ID: 660537 • Letter: L

Question

Lets assume I want to give my hypothetic 10mio users userbase a good feedback on their password strength. Besides the classical entropy tests and top500 list of bad passwords, I might want it to be based on "there are already more than N users with the same password" (for N maybe 100).

So aside of the state-of-the-art multiround salted hashed password stuff I naively store a big table with password:counter pairs (and maintain it through password changes) and tell the user his password is bad when that counter reaches N. Now of course this defeats my good password hash management: whoever gets that table has all the possible passwords and can just try them trivially. I could hash them, which would just add some time factor far too small to be secure.
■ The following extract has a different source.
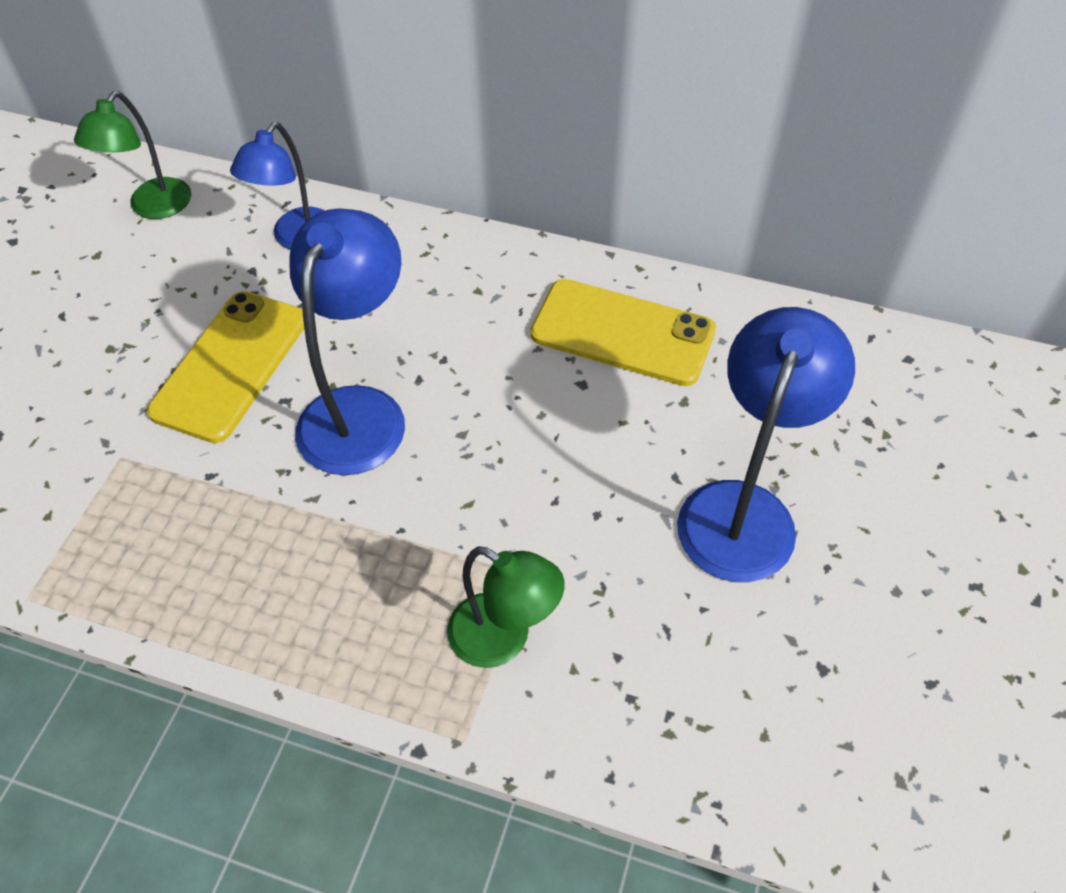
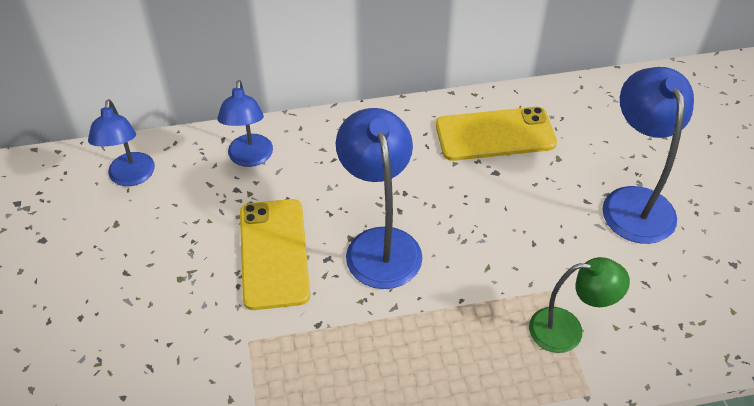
camera: 30 degrees left, 5 degrees down
green lamp [74,91,191,219] -> blue lamp [88,99,155,186]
So how can I (if at all) maintain any statistics that will allow me to have these counters (or something similar enough with not too many false positives) without the statistics data being more of a security risk when exposed than the table of password hashes?

Explanation / Answer

Hashing is not a foolproof mechanism to deter security attacks. Maintaining the statistics in a table, even after hashing, would pose a higher risk than solution. Even if you decide to go ahead with storing the hashed passwords in the database, ensure that salting is carried out in the hashing mechanism. Salting provides the use of not a single but various hash functions to encrypt the given data. These are very powerful in deterring rainbow or parallel security attacks. MD5, the most preferred hashing function, does not safeguard against parallel attacks. More powerful hashing functions that use salt such as PBKDF2 and scrypt. An additional safeguard would be to store the hashed password on the individual client machine instead of storing it on the server.